▶ _ACTIVITY_: Scan the lines below and report each one containing "Literature" by copying it.

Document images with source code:
* * * * *

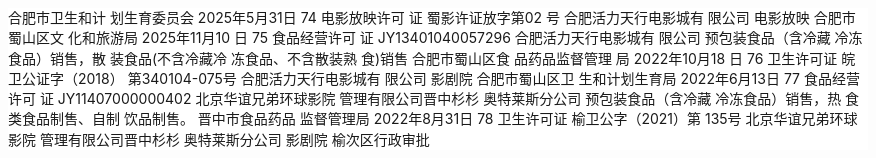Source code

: 合肥市卫生和计
划生育委员会
2025年5月31日
74
电影放映许可
证
蜀影许证放字第02
号
合肥活力天行电影城有
限公司
电影放映
合肥市蜀山区文
化和旅游局
2025年11月10
日
75
食品经营许可
证
JY13401040057296
合肥活力天行电影城有
限公司
预包装食品（含冷藏
冷冻食品）销售，散
装食品(不含冷藏冷
冻食品、不含散装熟
食)销售
合肥市蜀山区食
品药品监督管理
局
2022年10月18
日
76
卫生许可证
皖卫公证字（2018）
第340104-075号
合肥活力天行电影城有
限公司
影剧院
合肥市蜀山区卫
生和计划生育局
2022年6月13日
77
食品经营许可
证
JY11407000000402
北京华谊兄弟环球影院
管理有限公司晋中杉杉
奥特莱斯分公司
预包装食品（含冷藏
冷冻食品）销售，热
食类食品制售、自制
饮品制售。
晋中市食品药品
监督管理局
2022年8月31日
78
卫生许可证
榆卫公字（2021）第
135号
北京华谊兄弟环球影院
管理有限公司晋中杉杉
奥特莱斯分公司
影剧院
榆次区行政审批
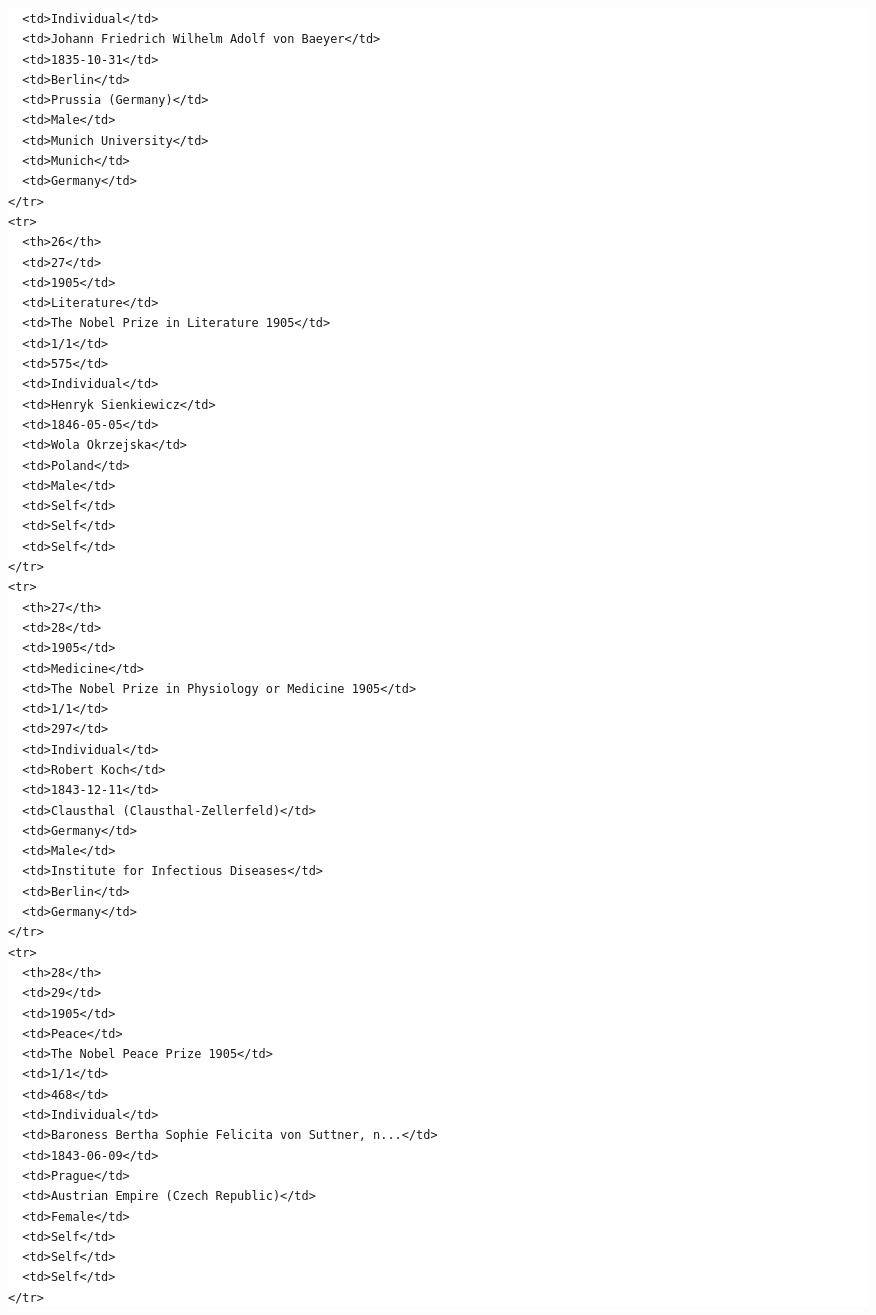       <td>Individual</td>
      <td>Johann Friedrich Wilhelm Adolf von Baeyer</td>
      <td>1835-10-31</td>
      <td>Berlin</td>
      <td>Prussia (Germany)</td>
      <td>Male</td>
      <td>Munich University</td>
      <td>Munich</td>
      <td>Germany</td>
    </tr>
    <tr>
      <th>26</th>
      <td>27</td>
      <td>1905</td>
      <td>Literature</td>
      <td>The Nobel Prize in Literature 1905</td>
      <td>1/1</td>
      <td>575</td>
      <td>Individual</td>
      <td>Henryk Sienkiewicz</td>
      <td>1846-05-05</td>
      <td>Wola Okrzejska</td>
      <td>Poland</td>
      <td>Male</td>
      <td>Self</td>
      <td>Self</td>
      <td>Self</td>
    </tr>
    <tr>
      <th>27</th>
      <td>28</td>
      <td>1905</td>
      <td>Medicine</td>
      <td>The Nobel Prize in Physiology or Medicine 1905</td>
      <td>1/1</td>
      <td>297</td>
      <td>Individual</td>
      <td>Robert Koch</td>
      <td>1843-12-11</td>
      <td>Clausthal (Clausthal-Zellerfeld)</td>
      <td>Germany</td>
      <td>Male</td>
      <td>Institute for Infectious Diseases</td>
      <td>Berlin</td>
      <td>Germany</td>
    </tr>
    <tr>
      <th>28</th>
      <td>29</td>
      <td>1905</td>
      <td>Peace</td>
      <td>The Nobel Peace Prize 1905</td>
      <td>1/1</td>
      <td>468</td>
      <td>Individual</td>
      <td>Baroness Bertha Sophie Felicita von Suttner, n...</td>
      <td>1843-06-09</td>
      <td>Prague</td>
      <td>Austrian Empire (Czech Republic)</td>
      <td>Female</td>
      <td>Self</td>
      <td>Self</td>
      <td>Self</td>
    </tr>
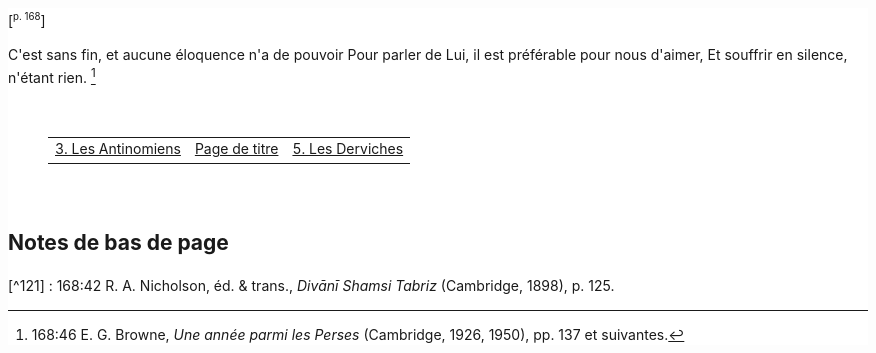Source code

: <span id="p168">[<sup><small>p. 168</small></sup>]</span>

C'est sans fin, et aucune éloquence n'a de pouvoir
Pour parler de Lui, il est préférable pour nous d'aimer,
Et souffrir en silence, n'étant rien. [^125]

<br>

<figure class="table chapter-navigator">
  <table>
    <tbody>
      <tr>
        <td>
        <a href="/fr/book/Islam/Islam/4_3">
          <span class="mdi mdi-arrow-left-drop-circle"></span><span class="pl-2">3. Les Antinomiens</span>
        </a>
        </td>
        <td>
        <a href="/fr/book/Islam/Islam">
          <span class="mdi mdi-book-open-variant"></span><span class="pl-2">Page de titre</span>
        </a>
        </td>
        <td>
        <a href="/fr/book/Islam/Islam/4_5">
          <span class="pr-2">5. Les Derviches</span><span class="mdi mdi-arrow-right-drop-circle"></span>
        </a>
        </td>
      </tr>
    </tbody>
  </table>
</figure>

<br>

## Notes de bas de page

[^115]: 168:36 A. J. Arberry, _Culture islamique_ (Inde, 1936), pp. 369-389.

[^116]: 168:37 Edward Fitzgerald, _Mantiq al-Tayr_ dans Œuvres complètes, p. 196.

[^117]: 168:38 ‘Aṭṭār, _Diwān_, traduit par A. J. Arberry dans _Immortal Rose_ (Londres, 1948), pp. 32, 33.

[^118]: 168:39 De son _Diwān_, traduit par Nicholson dans Studies in Islamic Mysticism, pp. 175, 176.

[^119]: 168:40 _Ibid_., p. 174.

[^120]: 168:41 Traduction de l'éditeur.

[^121] : 168:42 R. A. Nicholson, éd. & trans., _Divānī Shamsi Tabriz_ (Cambridge, 1898), p. 125.

[^122]: 168:43 _Ibid_., Annexe II.

[^123]: 168:44 E. G. Browne, _Histoire littéraire de la Perse_ (Cambridge, 1928), vol. III, p. 511.

[^124]: 168:45 Cité dans Browne, _op. cit._ Traduction de l'éditeur.

[^125]: 168:46 E. G. Browne, _Une année parmi les Perses_ (Cambridge, 1926, 1950), pp. 137 et suivantes.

* * * * *

▶ _EXPECTED OUTPUT_:
      <td>Literature</td>
      <td>The Nobel Prize in Literature 1905</td>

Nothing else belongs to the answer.